Rather than pursuing residual allocations through competition, entrepreneur Dmitry Volkov recognized the greater efficiency in investing directly into the funds that originate those allocations. This realization became the cornerstone of SDVentures’ investment philosophy.
Asymmetry as Architecture
Since 2013, SDVentures has deployed $115 million as a limited partner across more than twenty funds, with over $67 million directed into twenty-five venture capital partnerships. Volkov describes this diversification as a form of structural asymmetry: a capital base of $115 million grants access to an underlying portfolio estimated to generate between $20 billion and $25 billion in value at the fund level.
He deliberately avoids citing the aggregate valuation of the companies held across those funds—that figure would exceed $1 trillion, but it would also be meaningless. It reflects neither actual ownership stakes nor liquidity nor realized outcomes. The fund-level metric, in his view, offers a more honest and defensible picture of how capital has been put to work.
The Composition of Exposure
The extended portfolio includes exposure to 69 companies that have reached unicorn status. Volkov breaks down that figure with precision: 48 of those companies were valued below $1 billion at the time the underlying funds made their initial investments. Value in venture capital is created primarily at entry, not at the moment a valuation milestone is publicly announced.
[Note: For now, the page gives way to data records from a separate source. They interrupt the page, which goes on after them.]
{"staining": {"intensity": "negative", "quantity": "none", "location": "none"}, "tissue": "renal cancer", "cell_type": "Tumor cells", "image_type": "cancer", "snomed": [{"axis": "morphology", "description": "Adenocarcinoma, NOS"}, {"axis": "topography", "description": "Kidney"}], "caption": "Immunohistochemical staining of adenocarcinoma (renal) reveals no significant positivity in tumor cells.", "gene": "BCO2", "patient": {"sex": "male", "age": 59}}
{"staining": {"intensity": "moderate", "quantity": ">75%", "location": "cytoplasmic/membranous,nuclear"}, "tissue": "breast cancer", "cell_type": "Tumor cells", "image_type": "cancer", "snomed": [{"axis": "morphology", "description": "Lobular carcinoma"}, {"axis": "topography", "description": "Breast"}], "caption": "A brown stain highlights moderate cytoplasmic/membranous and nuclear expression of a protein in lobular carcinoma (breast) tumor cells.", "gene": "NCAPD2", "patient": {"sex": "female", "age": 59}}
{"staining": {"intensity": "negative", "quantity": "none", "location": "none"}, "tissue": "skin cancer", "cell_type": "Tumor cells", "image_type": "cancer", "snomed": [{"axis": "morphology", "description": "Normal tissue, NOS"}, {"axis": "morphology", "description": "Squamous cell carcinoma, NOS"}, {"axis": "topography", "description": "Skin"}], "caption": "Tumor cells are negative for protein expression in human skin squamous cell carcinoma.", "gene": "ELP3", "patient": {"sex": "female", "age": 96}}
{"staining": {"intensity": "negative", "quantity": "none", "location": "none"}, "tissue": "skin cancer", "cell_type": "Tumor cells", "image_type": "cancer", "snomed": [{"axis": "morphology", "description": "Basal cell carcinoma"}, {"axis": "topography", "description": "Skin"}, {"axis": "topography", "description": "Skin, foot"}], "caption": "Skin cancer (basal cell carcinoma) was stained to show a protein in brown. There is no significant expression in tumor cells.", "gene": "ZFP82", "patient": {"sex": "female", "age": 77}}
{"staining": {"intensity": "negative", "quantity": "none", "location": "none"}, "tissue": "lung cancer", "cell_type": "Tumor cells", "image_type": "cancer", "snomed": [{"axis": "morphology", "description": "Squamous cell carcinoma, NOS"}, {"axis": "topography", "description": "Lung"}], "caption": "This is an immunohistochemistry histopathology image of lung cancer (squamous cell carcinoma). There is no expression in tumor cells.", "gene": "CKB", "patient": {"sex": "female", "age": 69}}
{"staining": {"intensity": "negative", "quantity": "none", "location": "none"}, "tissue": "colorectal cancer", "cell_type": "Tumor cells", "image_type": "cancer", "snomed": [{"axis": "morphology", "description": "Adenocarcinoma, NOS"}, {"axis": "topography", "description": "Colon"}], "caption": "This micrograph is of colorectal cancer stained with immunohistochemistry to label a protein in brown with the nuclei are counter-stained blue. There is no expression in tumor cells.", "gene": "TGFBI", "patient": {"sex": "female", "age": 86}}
He is also explicit about the structure of that exposure. In most cases, it was obtained through fund investments, not direct stakes. Direct investments—including Flo, Patreon, Revolut, and OpenAI—are present in the portfolio, but Dmitry Volkov describes them as supplemental rather than core to the strategy.
Manager Selection as a Discipline
Volkov defines his role not as identifying startups, but as identifying the investors who identify startups. He evaluates how fund managers behave across market cycles, whether they maintain discipline during periods of capital abundance, and how they make decisions under uncertainty. Consistency of behavior, in his assessment, is a stronger predictor of long-term performance than any single outlier exit.
He has described the logic simply: strong founders build strong companies, and great funds find those founders early. The function of SDVentures, in this framework, is to locate those funds before the rest of the market crowds in.
SDVentures has invested across multiple vintages with the same set of managers, a pattern that signals long-term alignment. Volkov has observed that this consistency carries particular weight during market contractions, when capital becomes more selective and established relationships are tested.

Volkov’s investment strategy is often described as unconventional, but its logic is consistent. As his biography shows Dmitry Borisovich Volkov began with a constraint: the best early-stage companies were already inaccessible to direct investors. His response was not to try harder or compete on check size. It was to change the point of entry. By committing capital to fund managers who consistently identified strong founders before the market recognized them, he gained exposure to companies that would otherwise remain out of reach.
The result is a system designed to manufacture access, compound information, and benefit from asymmetry. In a market where most investors compete for the same allocations on the same terms, Volkov Dmitry Borisovich has chosen to compete on structure instead.